The dataset contains open, high, low and close prices for Apple Inc. stock between April 2017 and April 2018  
We are goint to concentrate on the `Close` column, but before we do that, we need to ensure tat the dataset is  
`indexed` by the time stamps provided by the `Date column`. We can easily do that with the `set_index method`

In [None]:
# We centre our attention on the use of the closing prices
appl.set_index('Date', inplace=True)
appl['Close'].head(3)

In [None]:
appl.sort_index(inplace=True)

$$
R_{t} = \frac{P_{t} - P_{t} -1}{P_{t} -1}
$$

* $ P_{t} $ is the price 
* *t*  is the time
* $ P_{t} - 1 $ is the price at the previous time period

In [None]:
# we are using pct_change to calculate the returns
appl['pct_change'] = appl.Close.pct_change()

In [None]:
# The percentage change from one day to the next is easily calculated
appl['pct_change'].tail(3)

$$ r_{t} = log(1 + R_{t}) = log(\frac{P_{t}}{P_{t} -1}) = log(P_{t}) - log(P_{t} - 1) * (1.2) $$

We need to calculate the logarithm of the price at each time *t* and then take the difference between time periods.  
We can certainly do this in Python, and Pandas gives us a helping hand with the diff().

In [None]:
# The diff method calculate the difference from one time period to the next
appl['log_ret'] = np.log(appl.Close).diff()

In [None]:
appl['log_ret'].tail(3)

This is the data that we show, we calculated that time series in the figure. It is fairly common to have  
financial data series like the one we have used above, where the frequency is given by the end of day prices.  
However, the frequency can be different for instance by the minimun upward or downward price movement in the price  
of security

In [None]:
parser = lambda date: pd.datetime.strptime(date, '%d/%m/%Y %H:%M')

In [None]:
bitcoin = pd.read_csv(os.path.join(base_files, 'bitcoin_usd.csv'), parse_dates=['time_start'], date_parser=parser, index_col='time_start')

In [None]:
bitcoin.head()

Notice that we are specifiying what columns need to be parsed as dates with **parse_dates** and how  
the parsing should be performed with **date_parser**. We also load the dataset indicating which column  
is the index.

In [None]:
ticks = bitcoin[['close', 'volume']] # we are effectily creating a new dataframe called ticks

In [None]:
# The data is roughly on a minute-by-minute frequency. We can use Pandas
# to resample the data at desired intervals. For instance we can request for the data
# to be sampled every five minute and take the first value in the interval.
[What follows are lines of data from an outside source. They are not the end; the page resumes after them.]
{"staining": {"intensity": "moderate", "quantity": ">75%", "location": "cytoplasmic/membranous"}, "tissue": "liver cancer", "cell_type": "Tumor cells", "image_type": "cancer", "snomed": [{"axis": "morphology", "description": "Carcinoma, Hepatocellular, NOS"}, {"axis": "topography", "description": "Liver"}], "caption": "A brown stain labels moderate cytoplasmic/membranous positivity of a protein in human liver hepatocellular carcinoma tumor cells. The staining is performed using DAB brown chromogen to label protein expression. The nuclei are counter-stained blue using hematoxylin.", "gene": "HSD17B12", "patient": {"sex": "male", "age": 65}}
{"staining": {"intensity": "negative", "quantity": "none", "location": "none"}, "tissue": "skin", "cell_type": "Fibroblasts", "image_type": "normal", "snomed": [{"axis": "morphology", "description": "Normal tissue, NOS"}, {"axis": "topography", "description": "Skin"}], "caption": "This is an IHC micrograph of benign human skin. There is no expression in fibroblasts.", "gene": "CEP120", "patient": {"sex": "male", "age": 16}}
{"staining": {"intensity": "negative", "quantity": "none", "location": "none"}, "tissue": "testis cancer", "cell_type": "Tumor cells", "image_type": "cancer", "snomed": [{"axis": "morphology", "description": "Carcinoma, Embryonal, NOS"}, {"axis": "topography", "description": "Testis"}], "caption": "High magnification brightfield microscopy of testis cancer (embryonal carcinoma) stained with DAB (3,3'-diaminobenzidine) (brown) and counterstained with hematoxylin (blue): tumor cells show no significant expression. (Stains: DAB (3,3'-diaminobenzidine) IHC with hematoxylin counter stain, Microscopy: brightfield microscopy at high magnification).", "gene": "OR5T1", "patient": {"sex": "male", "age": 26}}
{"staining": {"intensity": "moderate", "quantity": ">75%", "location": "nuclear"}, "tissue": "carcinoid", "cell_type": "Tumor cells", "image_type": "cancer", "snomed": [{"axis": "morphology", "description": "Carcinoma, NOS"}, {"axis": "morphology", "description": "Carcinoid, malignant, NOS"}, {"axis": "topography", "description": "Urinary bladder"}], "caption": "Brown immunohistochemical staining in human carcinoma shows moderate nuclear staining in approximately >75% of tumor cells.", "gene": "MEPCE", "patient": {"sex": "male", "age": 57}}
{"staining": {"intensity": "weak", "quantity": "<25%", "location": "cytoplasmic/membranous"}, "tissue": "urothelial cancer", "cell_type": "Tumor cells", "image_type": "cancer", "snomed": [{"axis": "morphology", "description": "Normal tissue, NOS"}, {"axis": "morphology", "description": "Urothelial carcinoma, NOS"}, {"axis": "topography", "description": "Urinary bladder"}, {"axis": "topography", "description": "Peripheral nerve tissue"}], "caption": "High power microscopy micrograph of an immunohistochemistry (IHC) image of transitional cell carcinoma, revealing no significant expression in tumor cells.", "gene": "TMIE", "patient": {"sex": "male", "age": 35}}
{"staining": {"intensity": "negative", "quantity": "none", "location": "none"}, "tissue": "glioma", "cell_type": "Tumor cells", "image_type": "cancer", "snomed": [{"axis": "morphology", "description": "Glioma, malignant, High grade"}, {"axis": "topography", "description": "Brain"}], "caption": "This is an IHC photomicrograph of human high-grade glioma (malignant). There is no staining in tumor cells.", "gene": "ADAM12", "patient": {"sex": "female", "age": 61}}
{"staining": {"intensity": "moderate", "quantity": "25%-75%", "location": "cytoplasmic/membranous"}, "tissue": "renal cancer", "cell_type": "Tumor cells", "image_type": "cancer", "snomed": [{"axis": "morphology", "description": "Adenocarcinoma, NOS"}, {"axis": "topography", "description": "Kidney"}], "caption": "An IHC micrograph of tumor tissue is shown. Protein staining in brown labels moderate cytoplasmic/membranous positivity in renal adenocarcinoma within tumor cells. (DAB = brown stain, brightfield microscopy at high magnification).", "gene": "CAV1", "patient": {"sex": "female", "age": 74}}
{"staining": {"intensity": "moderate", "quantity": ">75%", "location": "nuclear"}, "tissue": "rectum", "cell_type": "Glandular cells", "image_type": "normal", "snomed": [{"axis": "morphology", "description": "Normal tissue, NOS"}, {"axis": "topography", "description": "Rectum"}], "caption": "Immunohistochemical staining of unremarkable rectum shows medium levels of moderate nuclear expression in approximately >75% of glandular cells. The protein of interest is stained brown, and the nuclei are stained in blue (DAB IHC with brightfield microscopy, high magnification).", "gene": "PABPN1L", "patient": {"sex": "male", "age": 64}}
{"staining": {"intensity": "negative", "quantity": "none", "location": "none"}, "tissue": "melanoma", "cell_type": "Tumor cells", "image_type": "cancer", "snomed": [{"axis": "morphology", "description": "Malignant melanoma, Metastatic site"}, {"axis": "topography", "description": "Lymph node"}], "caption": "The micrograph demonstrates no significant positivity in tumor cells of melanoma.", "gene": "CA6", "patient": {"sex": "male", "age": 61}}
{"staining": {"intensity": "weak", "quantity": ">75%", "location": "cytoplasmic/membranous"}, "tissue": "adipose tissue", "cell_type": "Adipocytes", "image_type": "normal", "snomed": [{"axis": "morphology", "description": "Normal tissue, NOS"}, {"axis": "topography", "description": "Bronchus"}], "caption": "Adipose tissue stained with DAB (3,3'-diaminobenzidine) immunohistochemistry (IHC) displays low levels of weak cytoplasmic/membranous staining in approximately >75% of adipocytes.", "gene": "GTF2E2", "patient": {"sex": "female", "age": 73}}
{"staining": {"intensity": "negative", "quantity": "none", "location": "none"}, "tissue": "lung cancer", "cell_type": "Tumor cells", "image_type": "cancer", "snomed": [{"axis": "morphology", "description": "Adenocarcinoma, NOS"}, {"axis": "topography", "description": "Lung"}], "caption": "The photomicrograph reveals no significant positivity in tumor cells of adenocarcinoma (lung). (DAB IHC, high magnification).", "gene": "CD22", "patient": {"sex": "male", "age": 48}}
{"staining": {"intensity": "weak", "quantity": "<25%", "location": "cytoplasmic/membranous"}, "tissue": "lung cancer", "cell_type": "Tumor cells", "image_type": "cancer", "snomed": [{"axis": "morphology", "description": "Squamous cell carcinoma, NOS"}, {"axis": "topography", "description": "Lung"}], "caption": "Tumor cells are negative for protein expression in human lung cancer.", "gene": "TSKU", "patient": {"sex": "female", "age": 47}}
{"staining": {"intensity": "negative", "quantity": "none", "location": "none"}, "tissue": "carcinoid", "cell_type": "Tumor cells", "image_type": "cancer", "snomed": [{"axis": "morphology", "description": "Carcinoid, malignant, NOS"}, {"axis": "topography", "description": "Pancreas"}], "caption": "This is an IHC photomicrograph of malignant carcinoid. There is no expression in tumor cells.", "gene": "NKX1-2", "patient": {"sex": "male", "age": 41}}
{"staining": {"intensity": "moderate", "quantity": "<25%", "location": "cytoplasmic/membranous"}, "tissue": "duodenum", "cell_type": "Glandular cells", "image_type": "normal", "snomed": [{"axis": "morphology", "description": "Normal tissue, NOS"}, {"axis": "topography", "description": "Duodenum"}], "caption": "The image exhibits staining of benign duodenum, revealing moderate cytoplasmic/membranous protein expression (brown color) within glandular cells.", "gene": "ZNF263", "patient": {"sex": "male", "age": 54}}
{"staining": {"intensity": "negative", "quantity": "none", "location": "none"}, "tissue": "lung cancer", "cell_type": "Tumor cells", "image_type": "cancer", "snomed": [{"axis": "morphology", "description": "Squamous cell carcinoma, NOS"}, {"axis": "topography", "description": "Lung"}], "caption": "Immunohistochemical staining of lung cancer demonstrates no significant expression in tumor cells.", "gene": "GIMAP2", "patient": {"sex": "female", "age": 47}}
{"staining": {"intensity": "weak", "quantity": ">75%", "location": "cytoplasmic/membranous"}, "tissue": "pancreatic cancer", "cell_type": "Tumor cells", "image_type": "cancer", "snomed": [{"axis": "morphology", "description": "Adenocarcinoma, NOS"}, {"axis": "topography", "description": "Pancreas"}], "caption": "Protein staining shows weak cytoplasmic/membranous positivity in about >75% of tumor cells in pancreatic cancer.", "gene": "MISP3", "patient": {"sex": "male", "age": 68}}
ticks.resample('5Min').first() # we can resample our data with the help of resample()

In [None]:
# we can also ask for the mean for example
ticks.resample('5Min').mean()


In [None]:
# In this way we could get the closing price for the day by resampling by day
# and requesting the last volume
ticks.resample('D').last()


In [None]:
# Now that we know how to resample the data, we can consider creating a new open
# high, low and close set of prices for the resampled data.
# 
# The ohlc() method lets us find the OHLC prices for our new sampled data
bars = ticks['close'].resample('5Min').ohlc()
bars

In [None]:
# Pandas will take the first and last values in the interval to be open
# and close for the bar. Then it will take the max and min as the high and low
# respectively. In this way, we start filtering the data. For example, imagine we are
# interested in the price between 10 am and 4 pm each day
filtered = bars.between_time('10:00', '16:00')
filtered

In [None]:
# We may be interested in looking at the price first thing in the morning
# in this case, we are using at_time method
bars.open.at_time('8:00')

In [None]:
# Not only that, we can request the percentage change too by combining the methods we have
# already discussed
bars.open.at_time('8:00').pct_change()

In [None]:
# Please note that the first percentage change connot be calculated as we do not have
# a comparison data point from the previous interval. In this case, pandas indicates this by
# the use of NaN
bars.tail()

In [None]:
# We can fill in missing data with help of fillna, which taks a parameter called method.
# It can be either 'pad' or 'ffill' to propagate last valid observation forward or instead
# 'backfill' or 'bfill' to use the next valid observation to fill the gap.
#
# Here we have filled the missing data by bringing the last value forward and limiting the operation to one time period
bars.fillna(method='ffill', limit=1)

In [None]:
filledbars = bars.fillna(method='ffill')

In [None]:
volume = ticks.volume.resample('5Min').sum()
vol = volume.fillna(0.)

In [None]:
filledbars['2016-04-03'].between_time('9:00', '23:59').plot(color=['gray', 'gray', 'gray', 'k'], style=['-', '--', '-.', '-+'])
vol['2016-04-03'].between_time('9:30','23:59').plot(secondary_y=True, style='k-o')